* [Material shown]:
##########

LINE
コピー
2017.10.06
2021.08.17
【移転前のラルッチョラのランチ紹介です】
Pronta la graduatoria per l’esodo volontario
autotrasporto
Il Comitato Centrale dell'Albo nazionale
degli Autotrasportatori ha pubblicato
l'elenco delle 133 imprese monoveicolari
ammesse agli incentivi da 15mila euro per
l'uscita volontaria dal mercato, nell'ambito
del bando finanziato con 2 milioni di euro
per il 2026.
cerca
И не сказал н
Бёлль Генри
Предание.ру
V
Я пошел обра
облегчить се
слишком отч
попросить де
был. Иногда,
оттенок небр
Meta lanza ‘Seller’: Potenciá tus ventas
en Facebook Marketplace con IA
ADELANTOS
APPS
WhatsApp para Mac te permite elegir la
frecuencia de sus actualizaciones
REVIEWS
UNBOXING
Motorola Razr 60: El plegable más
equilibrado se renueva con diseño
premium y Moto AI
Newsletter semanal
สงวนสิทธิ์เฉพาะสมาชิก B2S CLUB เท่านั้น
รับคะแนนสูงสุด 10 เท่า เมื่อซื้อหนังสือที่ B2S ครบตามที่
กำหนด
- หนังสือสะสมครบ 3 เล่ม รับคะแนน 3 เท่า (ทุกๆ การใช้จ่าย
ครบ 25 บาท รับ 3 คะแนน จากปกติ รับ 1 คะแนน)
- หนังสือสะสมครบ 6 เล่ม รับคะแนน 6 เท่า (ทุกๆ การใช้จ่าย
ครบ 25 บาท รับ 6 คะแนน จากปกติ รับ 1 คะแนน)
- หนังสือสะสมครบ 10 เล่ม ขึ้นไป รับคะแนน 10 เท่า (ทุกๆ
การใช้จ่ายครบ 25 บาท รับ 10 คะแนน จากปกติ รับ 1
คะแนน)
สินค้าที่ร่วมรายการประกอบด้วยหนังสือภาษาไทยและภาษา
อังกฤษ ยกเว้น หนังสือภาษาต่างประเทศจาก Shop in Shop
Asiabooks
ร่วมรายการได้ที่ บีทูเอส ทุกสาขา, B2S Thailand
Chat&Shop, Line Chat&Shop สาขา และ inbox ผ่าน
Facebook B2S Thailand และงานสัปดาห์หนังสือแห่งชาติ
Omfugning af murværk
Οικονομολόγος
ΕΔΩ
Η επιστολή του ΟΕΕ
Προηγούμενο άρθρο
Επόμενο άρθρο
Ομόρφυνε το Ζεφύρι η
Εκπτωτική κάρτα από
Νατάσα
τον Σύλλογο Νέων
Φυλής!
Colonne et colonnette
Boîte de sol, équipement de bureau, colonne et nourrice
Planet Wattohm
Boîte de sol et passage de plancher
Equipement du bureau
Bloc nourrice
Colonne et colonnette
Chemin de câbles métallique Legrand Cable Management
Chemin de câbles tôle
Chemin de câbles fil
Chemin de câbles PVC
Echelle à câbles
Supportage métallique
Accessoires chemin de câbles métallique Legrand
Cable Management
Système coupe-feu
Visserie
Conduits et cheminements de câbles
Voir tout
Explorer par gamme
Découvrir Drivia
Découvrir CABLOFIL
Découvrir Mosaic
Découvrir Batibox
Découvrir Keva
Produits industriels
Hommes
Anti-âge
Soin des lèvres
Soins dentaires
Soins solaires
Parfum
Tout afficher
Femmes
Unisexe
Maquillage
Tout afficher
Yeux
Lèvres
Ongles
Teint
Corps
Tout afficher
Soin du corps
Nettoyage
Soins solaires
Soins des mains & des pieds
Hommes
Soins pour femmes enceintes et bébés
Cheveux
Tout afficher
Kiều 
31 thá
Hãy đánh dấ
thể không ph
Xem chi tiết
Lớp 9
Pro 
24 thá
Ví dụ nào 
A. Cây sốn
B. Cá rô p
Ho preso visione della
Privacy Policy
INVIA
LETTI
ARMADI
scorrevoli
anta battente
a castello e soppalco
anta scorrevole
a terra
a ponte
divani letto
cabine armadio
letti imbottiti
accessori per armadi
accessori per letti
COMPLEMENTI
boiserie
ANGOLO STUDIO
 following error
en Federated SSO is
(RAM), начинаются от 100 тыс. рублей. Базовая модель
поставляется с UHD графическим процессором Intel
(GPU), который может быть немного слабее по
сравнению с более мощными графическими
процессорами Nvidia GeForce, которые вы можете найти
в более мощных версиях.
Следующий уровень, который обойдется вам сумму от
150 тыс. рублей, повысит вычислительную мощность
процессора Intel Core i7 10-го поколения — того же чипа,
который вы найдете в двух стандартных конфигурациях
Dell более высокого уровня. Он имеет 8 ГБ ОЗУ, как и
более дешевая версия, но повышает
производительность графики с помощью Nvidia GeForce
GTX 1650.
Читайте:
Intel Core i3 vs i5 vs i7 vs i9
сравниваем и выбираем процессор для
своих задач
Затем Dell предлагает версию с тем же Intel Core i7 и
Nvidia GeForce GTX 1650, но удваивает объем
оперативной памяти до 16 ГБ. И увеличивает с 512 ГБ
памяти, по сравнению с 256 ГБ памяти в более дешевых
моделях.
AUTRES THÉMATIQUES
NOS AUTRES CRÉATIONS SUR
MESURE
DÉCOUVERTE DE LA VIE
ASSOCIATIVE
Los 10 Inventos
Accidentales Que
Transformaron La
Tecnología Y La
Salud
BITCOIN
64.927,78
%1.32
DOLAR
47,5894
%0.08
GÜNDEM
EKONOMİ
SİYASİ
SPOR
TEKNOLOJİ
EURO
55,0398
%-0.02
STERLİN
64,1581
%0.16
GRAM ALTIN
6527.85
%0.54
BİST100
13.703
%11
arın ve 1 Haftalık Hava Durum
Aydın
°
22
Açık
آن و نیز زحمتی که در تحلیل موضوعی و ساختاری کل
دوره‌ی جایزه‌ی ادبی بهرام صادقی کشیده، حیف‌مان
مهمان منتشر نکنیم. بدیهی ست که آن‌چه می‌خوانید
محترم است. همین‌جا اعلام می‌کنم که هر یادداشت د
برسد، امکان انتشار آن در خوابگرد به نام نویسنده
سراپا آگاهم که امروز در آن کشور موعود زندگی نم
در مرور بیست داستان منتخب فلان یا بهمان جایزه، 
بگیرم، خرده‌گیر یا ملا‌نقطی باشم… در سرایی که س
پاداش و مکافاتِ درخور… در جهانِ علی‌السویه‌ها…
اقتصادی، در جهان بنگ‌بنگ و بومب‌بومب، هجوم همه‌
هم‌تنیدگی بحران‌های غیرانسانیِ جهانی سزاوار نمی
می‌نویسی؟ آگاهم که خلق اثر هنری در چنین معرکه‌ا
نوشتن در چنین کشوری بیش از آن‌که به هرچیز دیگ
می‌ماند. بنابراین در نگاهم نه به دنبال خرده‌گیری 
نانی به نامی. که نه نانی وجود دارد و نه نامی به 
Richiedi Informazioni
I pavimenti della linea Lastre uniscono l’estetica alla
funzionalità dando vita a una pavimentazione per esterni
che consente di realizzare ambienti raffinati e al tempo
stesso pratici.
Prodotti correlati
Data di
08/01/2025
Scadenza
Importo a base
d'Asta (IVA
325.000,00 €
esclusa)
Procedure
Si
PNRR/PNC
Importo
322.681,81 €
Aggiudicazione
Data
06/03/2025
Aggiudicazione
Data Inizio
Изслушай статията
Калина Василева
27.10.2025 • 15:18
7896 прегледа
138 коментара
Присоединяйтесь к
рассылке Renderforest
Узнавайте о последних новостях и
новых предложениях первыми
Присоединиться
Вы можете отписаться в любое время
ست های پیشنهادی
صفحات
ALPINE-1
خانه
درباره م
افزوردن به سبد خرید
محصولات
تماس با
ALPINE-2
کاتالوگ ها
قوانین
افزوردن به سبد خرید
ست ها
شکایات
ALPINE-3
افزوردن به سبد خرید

##########

* [Prompt]: Each entry needs to be copied out exactly as written.

* [Written answer]:
LINE
コピー
2017.10.06
2021.08.17
【移転前のラルッチョラのランチ紹介です】
Pronta la graduatoria per l’esodo volontario
autotrasporto
Il Comitato Centrale dell'Albo nazionale
degli Autotrasportatori ha pubblicato
l'elenco delle 133 imprese monoveicolari
ammesse agli incentivi da 15mila euro per
l'uscita volontaria dal mercato, nell'ambito
del bando finanziato con 2 milioni di euro
per il 2026.
cerca
И не сказал н
Бёлль Генри
Предание.ру
V
Я пошел обра
облегчить се
слишком отч
попросить де
был. Иногда,
оттенок небр
Meta lanza ‘Seller’: Potenciá tus ventas
en Facebook Marketplace con IA
ADELANTOS
APPS
WhatsApp para Mac te permite elegir la
frecuencia de sus actualizaciones
REVIEWS
UNBOXING
Motorola Razr 60: El plegable más
equilibrado se renueva con diseño
premium y Moto AI
Newsletter semanal
สงวนสิทธิ์เฉพาะสมาชิก B2S CLUB เท่านั้น
รับคะแนนสูงสุด 10 เท่า เมื่อซื้อหนังสือที่ B2S ครบตามที่
กำหนด
- หนังสือสะสมครบ 3 เล่ม รับคะแนน 3 เท่า (ทุกๆ การใช้จ่าย
ครบ 25 บาท รับ 3 คะแนน จากปกติ รับ 1 คะแนน)
- หนังสือสะสมครบ 6 เล่ม รับคะแนน 6 เท่า (ทุกๆ การใช้จ่าย
ครบ 25 บาท รับ 6 คะแนน จากปกติ รับ 1 คะแนน)
- หนังสือสะสมครบ 10 เล่ม ขึ้นไป รับคะแนน 10 เท่า (ทุกๆ
การใช้จ่ายครบ 25 บาท รับ 10 คะแนน จากปกติ รับ 1
คะแนน)
สินค้าที่ร่วมรายการประกอบด้วยหนังสือภาษาไทยและภาษา
อังกฤษ ยกเว้น หนังสือภาษาต่างประเทศจาก Shop in Shop
Asiabooks
ร่วมรายการได้ที่ บีทูเอส ทุกสาขา, B2S Thailand
Chat&Shop, Line Chat&Shop สาขา และ inbox ผ่าน
Facebook B2S Thailand และงานสัปดาห์หนังสือแห่งชาติ
Omfugning af murværk
Οικονομολόγος
ΕΔΩ
Η επιστολή του ΟΕΕ
Προηγούμενο άρθρο
Επόμενο άρθρο
Ομόρφυνε το Ζεφύρι η
Εκπτωτική κάρτα από
Νατάσα
τον Σύλλογο Νέων
Φυλής!
Colonne et colonnette
Boîte de sol, équipement de bureau, colonne et nourrice
Planet Wattohm
Boîte de sol et passage de plancher
Equipement du bureau
Bloc nourrice
Colonne et colonnette
Chemin de câbles métallique Legrand Cable Management
Chemin de câbles tôle
Chemin de câbles fil
Chemin de câbles PVC
Echelle à câbles
Supportage métallique
Accessoires chemin de câbles métallique Legrand
Cable Management
Système coupe-feu
Visserie
Conduits et cheminements de câbles
Voir tout
Explorer par gamme
Découvrir Drivia
Découvrir CABLOFIL
Découvrir Mosaic
Découvrir Batibox
Découvrir Keva
Produits industriels
Hommes
Anti-âge
Soin des lèvres
Soins dentaires
Soins solaires
Parfum
Tout afficher
Femmes
Unisexe
Maquillage
Tout afficher
Yeux
Lèvres
Ongles
Teint
Corps
Tout afficher
Soin du corps
Nettoyage
Soins solaires
Soins des mains & des pieds
Hommes
Soins pour femmes enceintes et bébés
Cheveux
Tout afficher
Kiều 
31 thá
Hãy đánh dấ
thể không ph
Xem chi tiết
Lớp 9
Pro 
24 thá
Ví dụ nào 
A. Cây sốn
B. Cá rô p
Ho preso visione della
Privacy Policy
INVIA
LETTI
ARMADI
scorrevoli
anta battente
a castello e soppalco
anta scorrevole
a terra
a ponte
divani letto
cabine armadio
letti imbottiti
accessori per armadi
accessori per letti
COMPLEMENTI
boiserie
ANGOLO STUDIO
 following error
en Federated SSO is
(RAM), начинаются от 100 тыс. рублей. Базовая модель
поставляется с UHD графическим процессором Intel
(GPU), который может быть немного слабее по
сравнению с более мощными графическими
процессорами Nvidia GeForce, которые вы можете найти
в более мощных версиях.
Следующий уровень, который обойдется вам сумму от
150 тыс. рублей, повысит вычислительную мощность
процессора Intel Core i7 10-го поколения — того же чипа,
который вы найдете в двух стандартных конфигурациях
Dell более высокого уровня. Он имеет 8 ГБ ОЗУ, как и
более дешевая версия, но повышает
производительность графики с помощью Nvidia GeForce
GTX 1650.
Читайте:
Intel Core i3 vs i5 vs i7 vs i9
сравниваем и выбираем процессор для
своих задач
Затем Dell предлагает версию с тем же Intel Core i7 и
Nvidia GeForce GTX 1650, но удваивает объем
оперативной памяти до 16 ГБ. И увеличивает с 512 ГБ
памяти, по сравнению с 256 ГБ памяти в более дешевых
моделях.
AUTRES THÉMATIQUES
NOS AUTRES CRÉATIONS SUR
MESURE
DÉCOUVERTE DE LA VIE
ASSOCIATIVE
Los 10 Inventos
Accidentales Que
Transformaron La
Tecnología Y La
Salud
BITCOIN
64.927,78
%1.32
DOLAR
47,5894
%0.08
GÜNDEM
EKONOMİ
SİYASİ
SPOR
TEKNOLOJİ
EURO
55,0398
%-0.02
STERLİN
64,1581
%0.16
GRAM ALTIN
6527.85
%0.54
BİST100
13.703
%11
arın ve 1 Haftalık Hava Durum
Aydın
°
22
Açık
آن و نیز زحمتی که در تحلیل موضوعی و ساختاری کل
دوره‌ی جایزه‌ی ادبی بهرام صادقی کشیده، حیف‌مان
مهمان منتشر نکنیم. بدیهی ست که آن‌چه می‌خوانید
محترم است. همین‌جا اعلام می‌کنم که هر یادداشت د
برسد، امکان انتشار آن در خوابگرد به نام نویسنده
سراپا آگاهم که امروز در آن کشور موعود زندگی نم
در مرور بیست داستان منتخب فلان یا بهمان جایزه، 
بگیرم، خرده‌گیر یا ملا‌نقطی باشم… در سرایی که س
پاداش و مکافاتِ درخور… در جهانِ علی‌السویه‌ها…
اقتصادی، در جهان بنگ‌بنگ و بومب‌بومب، هجوم همه‌
هم‌تنیدگی بحران‌های غیرانسانیِ جهانی سزاوار نمی
می‌نویسی؟ آگاهم که خلق اثر هنری در چنین معرکه‌ا
نوشتن در چنین کشوری بیش از آن‌که به هرچیز دیگ
می‌ماند. بنابراین در نگاهم نه به دنبال خرده‌گیری 
نانی به نامی. که نه نانی وجود دارد و نه نامی به 
Richiedi Informazioni
I pavimenti della linea Lastre uniscono l’estetica alla
funzionalità dando vita a una pavimentazione per esterni
che consente di realizzare ambienti raffinati e al tempo
stesso pratici.
Prodotti correlati
Data di
08/01/2025
Scadenza
Importo a base
d'Asta (IVA
325.000,00 €
esclusa)
Procedure
Si
PNRR/PNC
Importo
322.681,81 €
Aggiudicazione
Data
06/03/2025
Aggiudicazione
Data Inizio
Изслушай статията
Калина Василева
27.10.2025 • 15:18
7896 прегледа
138 коментара
Присоединяйтесь к
рассылке Renderforest
Узнавайте о последних новостях и
новых предложениях первыми
Присоединиться
Вы можете отписаться в любое время
ست های پیشنهادی
صفحات
ALPINE-1
خانه
درباره م
افزوردن به سبد خرید
محصولات
تماس با
ALPINE-2
کاتالوگ ها
قوانین
افزوردن به سبد خرید
ست ها
شکایات
ALPINE-3
افزوردن به سبد خرید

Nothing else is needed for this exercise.